Flow Rider

Resounding Moment #3

I’m driving down the highway on the way to work trying to recall the reading I’m teaching in a half hour.

I remember it is about “finding flow,” a positive psychology term. The definition of flow, according to Mihaly Csikzentmihalyi, is where the mind, will, and body harmonize to create these effortless moments that stand out as the most profound of our lives. When we have clear goals, gain feedback, and our life skills match a challenge, we feel great and successful. In these flow moments, self-consciousness abates, strength seemingly increases, time flies by, and life finds meaning or purpose.

What this Psychology professor is describing, to me at least, are those moments that stick with us, these resounding moments, and, ironically, this is what I envisioned this thread of my blog to represent. I think that these moments don’t have to be the best moments in life that we feel utter joy in; I think you can “find flow” in the most difficult and trying experiences given that your “skills” can match the “challenge” whatever it may be. As hard as things get sometimes, I still get an experience as Csikzentmihalyi describes. When something stressful happens, we seem to rise to the challenge, holding the pieces together, and our coping skills attempt to outweigh the stress. We’re stronger, confident, time flies, and we make attempts to find the silver-lining of the situation.
I teach the lesson, and it resonates with my students, surprisingly even at 8 am. They talk, really talk about it, and throughout all of my classes, they unanimously decide that it is the everyday moments that we find flow in that mean the most. And I have to agree.
I find flow on a daily basis—a good book, a brilliant idea put down on paper, a class lecture that goes exceptionally well, watching my toddler son achieve something he hasn’t done before, a lazy evening on the sofa watching one of my favorite shows with my husband—these are my moments of flow. Sure, some of these don’t take a lot of skill to do, but they still fit the definition of what positive psychology tells us constitutes happiness or transcendence to a plane of bliss. One of my daily moments of flow, which I oddly look forward to, is my commute to work. It sounds weird, but it is literally these spells of time, in the car on the highway, that are my only times of complete and utter freedom, without work, child rearing, grading, and life’s other activities. I have nothing to worry about but the open road and my imagination soars. 

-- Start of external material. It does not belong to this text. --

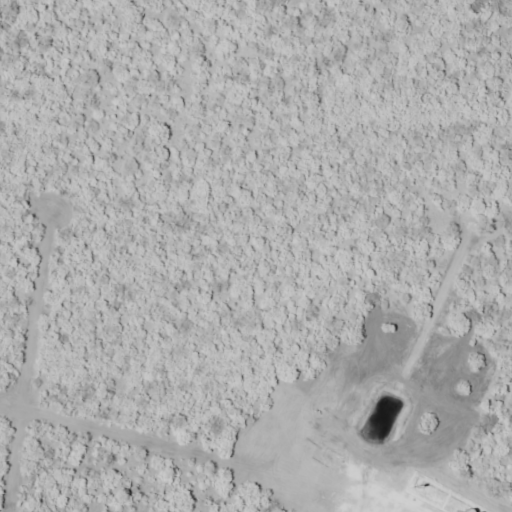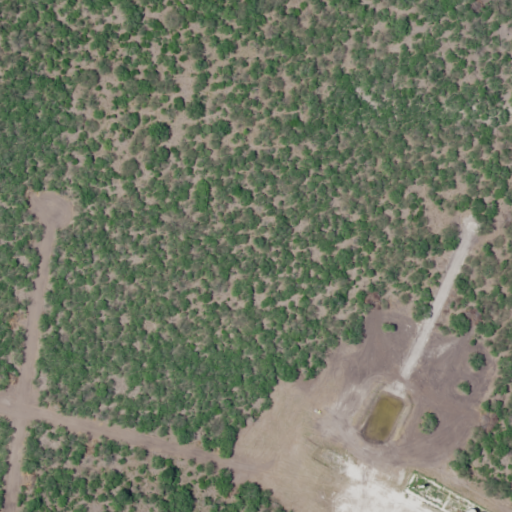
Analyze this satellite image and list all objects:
road: (392, 501)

I write. I write in my head, even calling it that, and those who aren’t extremely creative or imaginative may not understand. I play out a movie of my creation in my head, a scene, and I replay it rendering it every day until I feel it is perfect. Then, when a moment of free time surfaces, sans car, it hits the paper or the monitor. I get it out. The spark of an idea turns into a fine-tuned inferno as it becomes permanent. It comes into being erupting in better form than it had in the dozen or so mental drafts created. It is alive, no longer a glimmer of hopeful imaginative genius. I read it over, the dialogue out loud to see if it speaks to real life, and surprisingly I’m content with it. Of course, all writing can be improved, but the idea is born and recorded. I find my moment of bliss, my skills override the challenge, time flies by, and I have found flow. I am happy. 

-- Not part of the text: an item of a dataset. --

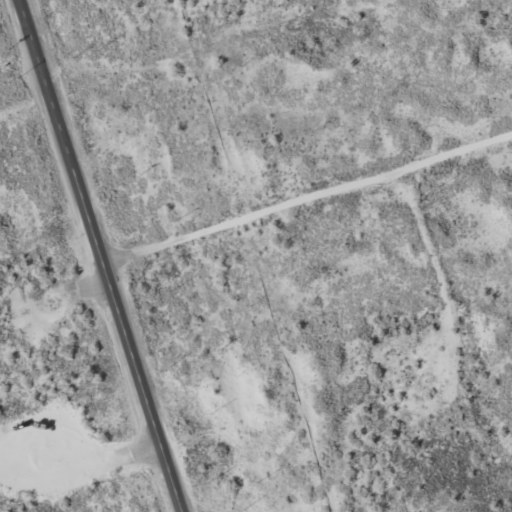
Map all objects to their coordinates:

Not everyone can understand this, that something so simple as a car ride or writing down an idea in my chicken-scratch handwriting can yield such contentment. I think only a writer can. I think only a writer knows the pain of an idea that is stuck in his/her head, trying to break out to hatch into the world, to know this passion that borders obsession (and perhaps at times insanity) must come to fruition before it dies or withers into nothingness. In the car, I get to record these ideas and transfer them into my long term memory, to nourish them and raise them as if they were my children. In the car, harmony overtakes me, and I become one with the world; I become a Flow Rider.

Even if not writers, all people have their equivalent of this though, an everyday moment that makes them happy. So, I ask, how do you find flow?




Csikzentmihalyi, Mihaly. "Finding Flow." Writing and Reading Across the Curriculum. 12th ed. Ed. Laurence Behrens and Leonard J. Rosen. Boston: Peasron, 2013. 240-5. Print.